What to Do When Your Inner Critic Is Extra Loud

By Chelsea Hetherington, Ph.D.
November 10, 2022

Reviewed by Susan Ko, Ph.D.

That’s never going to work. You’re going to fail. You should just give up now before you embarrass yourself.

Those might seem like the taunts of a high school bully or lines from the script of a comic book supervillain, but for many of us, they sound a lot like the messages dished up to us by our inner critic.

We all have an inner critic: that voice inside our heads that tells us we’re not smart enough, thin enough, or good enough. Our inner critic is the voice that holds us back and tells us not to bother trying because, well, we won't succeed anyway.

And no matter how much inner work you’ve done, whether it's developing a mindfulness practice, going to therapy, or simply making a concerted effort to be kinder to yourself, that internal naysayer can still pop out at the worst time and pick at our every insecurity.

Although your inner doubts may most often creep in as a stealthy whisper, there are times when your inner critic may be extra loud, like when you’re gearing up to try something new. What can you do to quiet that unkind voice in your head when it's clamoring for your attention? Try these strategies.

Take Some Space

Instead of seeing your inner critic as a part of you, create some distance from it by visualizing it as a separate being from yourself. Imagine yourself sitting in a chair across from your inner critic. Create a vision or image of what this being looks like; maybe your inner critic resembles a small cartoonish goblin, or maybe it’s closer to a “mean girl” school bully.

Spend time visualizing your inner critic in great detail. What does it look like? What does its voice sound like? How big or small is it? Go into as much detail as possible.

Creating this distance can help you better see your inner critic as something separate from yourself that does not have control over you. You might even find that the image you create disarms your inner critic into something silly or harmless that has a little less power.

Write It Out

Journaling is a great way to get your thoughts out in a safe, nonjudgmental space. Writing about your emotions and experiences, whether you do it in a journal, using the notes app on your phone, or a notepad you keep in your bag, may have several mental health benefits, like boosting mood, reducing depressive symptoms, improving working memory, and more, according to multiple studies. It may also help you understand your inner critic a little bit better—and finally make peace with it.

Spend some time challenging your inner critic. Try thinking through questions like, What does my inner critic want for me? and What is my inner critic afraid of? You could also spend some time thinking and writing about situations where your inner critic tends to pipe up. Does it make an appearance before work presentations or when you go into a social situation that may make you uncomfortable?

You may find that your inner critic has some fear of failure or vulnerability and is trying to protect you from that. This can help you view it with compassion—as something that’s trying to keep you safe from harm rather than something that’s trying to sabotage you.
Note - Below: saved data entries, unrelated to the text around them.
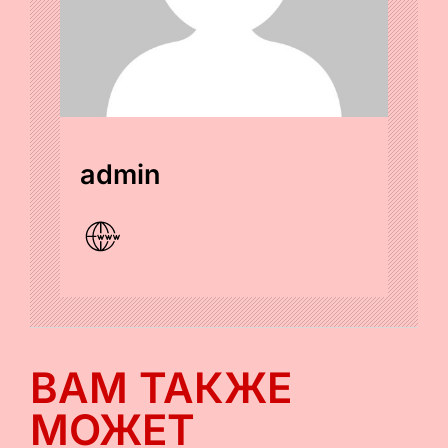
admin
ВАМ ТАКЖЕ
МОЖЕТ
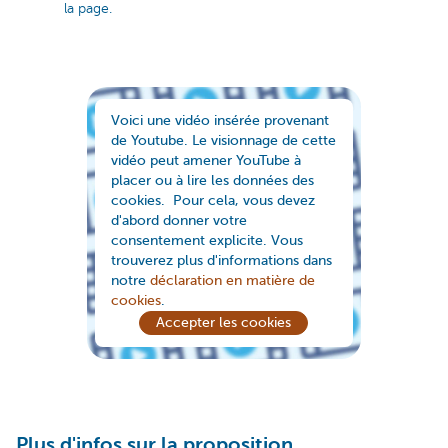
la page.
Voici une vidéo insérée provenant
de Youtube. Le visionnage de cette
vidéo peut amener YouTube à
placer ou à lire les données des
cookies. Pour cela, vous devez
d'abord donner votre
consentement explicite. Vous
trouverez plus d'informations dans
notre
déclaration en matière de
cookies
.
Accepter les cookies
Plus d'infos sur la proposition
Feeling compassion and care toward your inner critic can be another way to disarm it and practice some self-compassion.

Still, it’s important to refrain from yielding too much space or listening to your inner critic’s criticism. Think about viewing it with the same care you’d have for a toddler throwing a temper tantrum over not getting what they want: You can feel compassion and recognize their fears without believing that the messages they’re sharing are true.

Talk Back

Remember the journaling you did in the previous exercise. How can you counter what your inner critic is afraid of? How can you provide it (and yourself) some reassurance? Ask yourself, What would I want to say to my inner critic?
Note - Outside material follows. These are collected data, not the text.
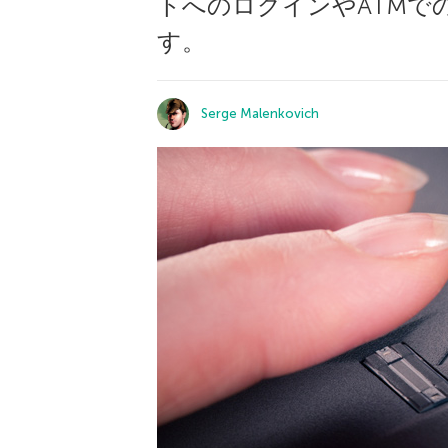
トへのログインやATMで
す。
Serge Malenkovich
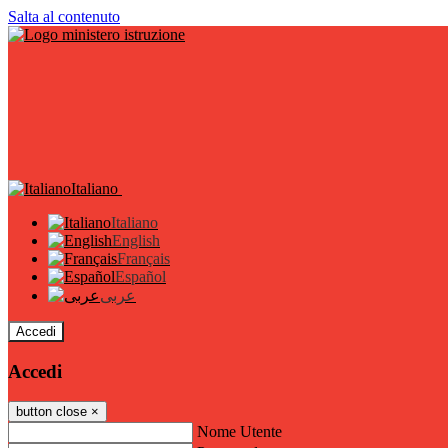
Salta al contenuto
Italiano
Italiano
English
Français
Español
عربى
Accedi
Accedi
button close
×
Nome Utente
Think of a phrase that can become a mantra that you say to yourself when your inner voice is especially loud, like “I’m safe,” or “I’m okay.” Try saying the phrase out loud to yourself when you feel your inner critic popping up.

If your inner critic is being especially loud and you feel your thoughts racing, interrupt it by saying “Stop!” or “Not helpful!” out loud. It might feel a bit silly at first, but this kind of self-talk and thought stopping is part of an evidence-based therapy called cognitive behavioral therapy, or CBT.
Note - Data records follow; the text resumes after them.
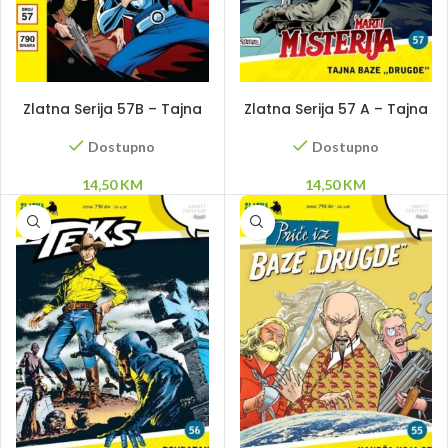
DODAJ U KORPU
DODAJ U KORPU
Zlatna Serija 57B – Tajna
Zlatna Serija 57 A – Tajna
baze „Drugde”
baze „Drugde”
Dostupno
Dostupno
14,50
KM
14,50
KM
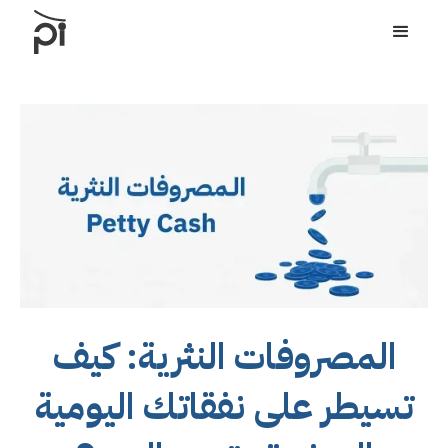
المصروفات النثرية: كيف
تسيطر على نفقاتك اليومية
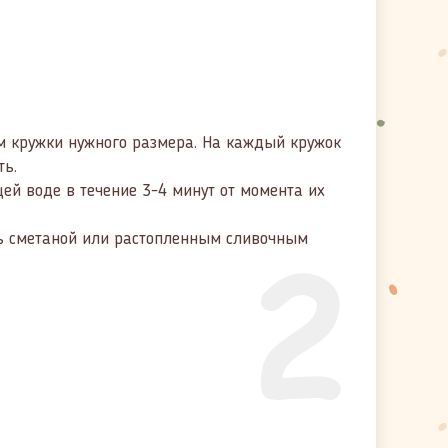
ом кружки нужного размера. На каждый кружок
ть.
ей воде в течение 3-4 минут от момента их
2
ть сметаной или растопленным сливочным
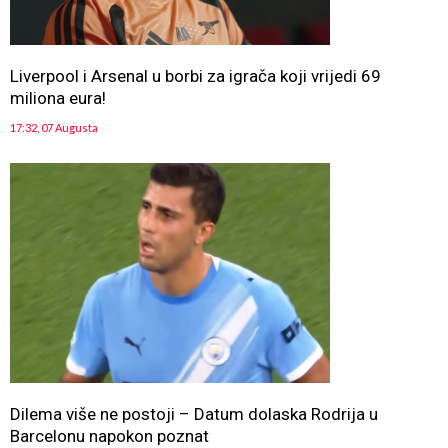
Liverpool i Arsenal u borbi za igrača koji vrijedi 69
miliona eura!
17:32, 07 Augusta
Dilema više ne postoji – Datum dolaska Rodrija u
Barcelonu napokon poznat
Recognize That Thoughts Are Just Thoughts

Another principle of CBT is changing thoughts to change behavior—and remembering that our thoughts are often not rooted in reality but in negative past experiences. When your inner critic is overwhelming you with negative thoughts, tell yourself, “This is just a thought.” It doesn’t have any power over you, and it doesn’t mean that the thought is true. Observe the thought and visualize it floating away, like a balloon into the sky or a leaf flowing down a river.

Your inner critic may become loud at different times in your life, but with some coping mechanisms in your back pocket, you can gently tell it to quiet down, practice self-compassion, and fill your head with more positive thinking.